Now extrapolate this type of delay, stretch it out throughout all of the tasks I wanted to accomplish today, and that was my entire day.  It seemed as though everywhere I stopped, whatever seemingly small task I wanted to complete, was rife with delays, technical difficulties, and various methods seemingly constructed to try my patience.  But what was remarkable about this experience was not that the delays kept happening.  It was my reaction to these barriers.  I didn’t feel as annoyed or impatient as I normally would.

Blame the yoga, blame sleep deprivation, blame the tunnel-visioned focus we’ve had to cultivate since arriving here.  Even though I was totally conscious of how little free time I had available to me on this beautiful weekend day, I was calm and unhurried.  Instead I had a small epiphany about how much can be accomplished in a relatively short period of time if you are mindful of your actions.  The more thoughtfulness I was able to bring to each moment, the longer it could stretch for me.  Right, we’ve diverted off the path and are now into the more esoteric realm of temporal perception, but that was really my takeaway.  Honestly, events were not unfolding in any sort of practical or logical order for me all day long.  I have to walk away with some kind of lesson or I’m not earning my keep as a yogi-in-training, right?

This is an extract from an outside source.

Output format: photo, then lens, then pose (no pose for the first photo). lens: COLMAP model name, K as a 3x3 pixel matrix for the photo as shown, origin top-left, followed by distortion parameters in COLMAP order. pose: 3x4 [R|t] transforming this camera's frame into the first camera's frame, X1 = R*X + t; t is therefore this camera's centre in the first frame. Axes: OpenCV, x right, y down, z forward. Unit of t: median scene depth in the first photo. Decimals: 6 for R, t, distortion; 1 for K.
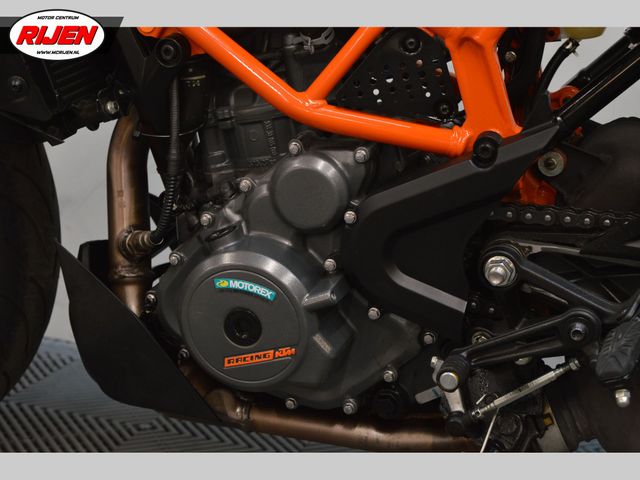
lens RADIAL K [[1369.3, 0, 320.0], [0, 1369.3, 240.0], [0, 0, 1]] dist [0.035436, 0.099369]
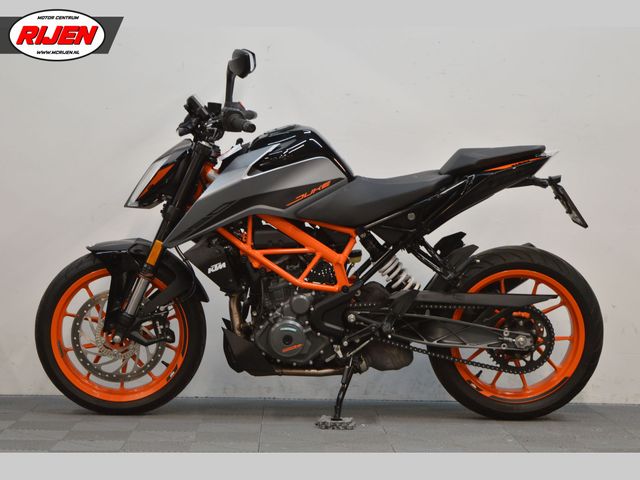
lens RADIAL K [[1446.5, 0, 320.0], [0, 1446.5, 240.0], [0, 0, 1]] dist [0.041328, 0.022866]
pose [[0.939702, -0.052963, 0.337870, -1.305691], [0.115587, 0.978984, -0.168017, 0.472725], [-0.321870, 0.196939, 0.926075, -2.801910]]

Lesson #1: Time is kinda stretchy.  Use it mindfully and you will have as much time as you need.

Once I finally made it to my parent’s house, I immediately flipped on the hot tub, threw laundry and yoga mat into the wash, ran out again to go food shopping, came back and spoke to my sweetheart on the phone, and did some Ebay selling maintenance.  Yes, I am still in the process of shedding a number of childhood objects, not the least of which is my extensive collection of unicorn figurines.  It’s like I’m haunted by the damn things!  They keep selling and I keep finding more that need to be sold. 

Lesson #2: Be thoughtful about acquiring material things.  They can be a pain in the ass.

So many unicorns

I should add here that the whole time I was taking care of my various errands I was fooling with the hot tub trying to get it to heat up properly as it seemed not to be heating in the slightest.  By the time 8pm rolled around, my dad confirmed what I had suspected: The hot tub is not working.  Bollox.

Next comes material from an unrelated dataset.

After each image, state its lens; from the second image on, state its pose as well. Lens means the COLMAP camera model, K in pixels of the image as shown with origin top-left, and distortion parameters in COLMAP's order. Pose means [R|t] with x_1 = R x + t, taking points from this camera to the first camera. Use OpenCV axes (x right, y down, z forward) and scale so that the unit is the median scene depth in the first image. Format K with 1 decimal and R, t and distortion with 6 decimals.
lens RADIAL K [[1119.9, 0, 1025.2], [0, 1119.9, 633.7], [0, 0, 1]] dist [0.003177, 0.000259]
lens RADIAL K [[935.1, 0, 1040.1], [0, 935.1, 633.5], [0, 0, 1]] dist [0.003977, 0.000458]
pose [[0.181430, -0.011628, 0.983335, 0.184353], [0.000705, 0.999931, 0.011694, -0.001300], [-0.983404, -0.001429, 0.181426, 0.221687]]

Lesson #3: No expectations, no disappointment.  But damn it, I really wanted to soak in that hot tub.

Got myself packed up after hot tub proved to be a non-starter and headed back to the hotel at 10pm. The drive back to the hotel on 405 North started out uneventfully but took a strange turn when I decided to see how much dialogue I could remember from Half Moon (the first posture of class) on.  I was going along nicely, a few hiccups as I struggled to remember various lines, but I got all the way through Eagle when I looked up and saw an exit for Getty Dr.  Hmmm, that’s odd.  Pretty sure that’s farther north than I usually go on the freeway.   Sure enough I had driven completely past my exit and I had no idea how far north I was of LAX.  Bollox. When I exited with the intent to turn around and head back southbound, I saw Sepulveda Dr., the very street my hotel is on.  It was a lovely night so I decided to hop on Sepulveda southbound and drive back to the hotel that way.  Wow, I really must have been into my dialogue because it took me about 30 minutes to get back to the hotel by that route.  And it’s only 30 minutes from my parent’s house to the hotel via the freeway!  The drive was mellow and I was perfectly content to be alone with my thoughts, sans dialogue this time.  I also discovered a fantastic 24 hour Mexican food stand (so cheap!) called Cinco de Mayo where I had a brief pause for veggie tacos.  Yum!

Lesson #4: The shortest way isn’t always the best way.